**WHAT THE EXERCISE ASKS:** Carry on the article about Georgia Tech's Kendeda Building from the point where it stops.

Georgia Tech’s Kendeda Building Sets A New Standard For Sustainability
Creating high-performance buildings that meet the exacting energy, resource and material requirements of the International Living Future Institute’s Living Building Challenge (LBC) isn’t supposed to be easy. “Challenge” is part of the program’s name, after all, and only a handful of buildings worldwide have satisfied the ambitious goals of all seven LBC flower-inspired performance areas, known as petals.
But the nearly complete 47,000-sq-ft Kendeda Building for Innovative Sustainable Design at Georgia Tech in Atlanta aims to not only demonstrate the feasibility of creating such a resource-conscious facility in the Southeast’s typically hot, muggy climate but also to encourage the building of other such dynamic structures.
While Georgia Tech has long emphasized sustainability in its facilities and infrastructure, the impetus to push that envelope further began with a $25-million grant for design and construction from the Atlanta-based Kendeda Fund in 2015. Coupled with an additional $5 million to support programming activities, the grant is the largest in the foundation’s 25-year history, and among Georgia Tech’s largest capital gifts.

**SOURCE DATA:**

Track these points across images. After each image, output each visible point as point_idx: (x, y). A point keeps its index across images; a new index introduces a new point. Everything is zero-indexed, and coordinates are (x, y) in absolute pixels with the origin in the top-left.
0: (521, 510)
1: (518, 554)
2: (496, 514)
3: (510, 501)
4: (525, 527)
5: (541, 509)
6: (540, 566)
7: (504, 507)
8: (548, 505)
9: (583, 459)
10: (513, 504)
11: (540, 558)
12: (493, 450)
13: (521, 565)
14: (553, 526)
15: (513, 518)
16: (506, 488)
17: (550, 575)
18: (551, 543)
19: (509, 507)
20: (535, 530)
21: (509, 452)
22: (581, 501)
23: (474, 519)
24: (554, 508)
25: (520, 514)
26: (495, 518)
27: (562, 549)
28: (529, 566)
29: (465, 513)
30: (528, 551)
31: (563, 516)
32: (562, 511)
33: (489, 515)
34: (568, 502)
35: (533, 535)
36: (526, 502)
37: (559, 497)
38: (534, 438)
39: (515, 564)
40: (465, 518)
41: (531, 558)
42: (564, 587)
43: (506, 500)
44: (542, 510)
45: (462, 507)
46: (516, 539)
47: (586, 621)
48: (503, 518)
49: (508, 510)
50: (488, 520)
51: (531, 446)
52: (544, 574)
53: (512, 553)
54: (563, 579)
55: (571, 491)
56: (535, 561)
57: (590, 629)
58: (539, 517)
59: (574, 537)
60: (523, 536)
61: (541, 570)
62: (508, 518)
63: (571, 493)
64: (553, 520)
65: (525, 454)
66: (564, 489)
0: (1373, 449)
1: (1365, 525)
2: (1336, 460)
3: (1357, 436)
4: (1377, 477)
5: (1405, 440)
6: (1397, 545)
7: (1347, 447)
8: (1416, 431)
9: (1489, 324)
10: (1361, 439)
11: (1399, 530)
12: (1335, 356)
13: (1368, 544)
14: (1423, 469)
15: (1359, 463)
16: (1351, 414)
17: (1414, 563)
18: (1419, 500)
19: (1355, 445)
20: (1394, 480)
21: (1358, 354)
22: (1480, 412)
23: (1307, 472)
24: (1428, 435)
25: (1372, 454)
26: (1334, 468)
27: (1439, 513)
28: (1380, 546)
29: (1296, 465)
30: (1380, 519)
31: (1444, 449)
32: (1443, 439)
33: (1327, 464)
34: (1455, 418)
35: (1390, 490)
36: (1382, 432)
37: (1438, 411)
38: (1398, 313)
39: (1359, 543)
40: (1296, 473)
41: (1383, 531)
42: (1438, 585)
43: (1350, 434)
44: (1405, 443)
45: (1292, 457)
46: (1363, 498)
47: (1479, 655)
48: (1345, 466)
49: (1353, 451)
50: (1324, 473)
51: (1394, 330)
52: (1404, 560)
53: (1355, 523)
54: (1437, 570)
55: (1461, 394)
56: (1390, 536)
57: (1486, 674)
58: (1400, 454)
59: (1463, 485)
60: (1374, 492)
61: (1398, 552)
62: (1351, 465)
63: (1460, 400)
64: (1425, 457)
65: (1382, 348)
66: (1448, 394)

**OUTPUT FOR THIS EXERCISE:**
Shan Arora, director of the Kendeda Building, says the project combines all elements of Georgia Tech’s sustainability program into one building, “then amps it up.”
Taking the LEED rating system a step further, LBC’s performance petals give equal importance to considering long-term building performance, context and societal benefits as well as environmentally friendly materials and energy-efficient building infrastructure. The building officially opens in January as a center for a variety of education, research and outreach activities, starting the clock on the requirement to meet LBC performance standards for a full year of occupancy before full certification can be granted.
The Kendeda Building aims to fulfill this obligation by being a net-positive energy facility minimizing the interior conditioning needs via a radiant floor heating and cooling system, operable windows and ceiling fans. The resulting projected energy use intensity ratio of 34 kBTUs per year will be more than offset by more than 900 photovoltaic panels. To supply water to the building, a 50,000-gallon basement cistern is designed to harvest 460,000 gallons of rainfall annually.
Exterior elements are intended to foster a connection with nature, with a 2,618-sq-ft outdoor porch and outdoor teaching space, and a 4,347-sq-ft rooftop garden with a honeybee apiary and blueberry orchid. As a separate project, Georgia Tech is creating an eight-acre Eco Commons greenspace immediately adjacent to the Kendeda Building, which itself replaces a campus parking lot.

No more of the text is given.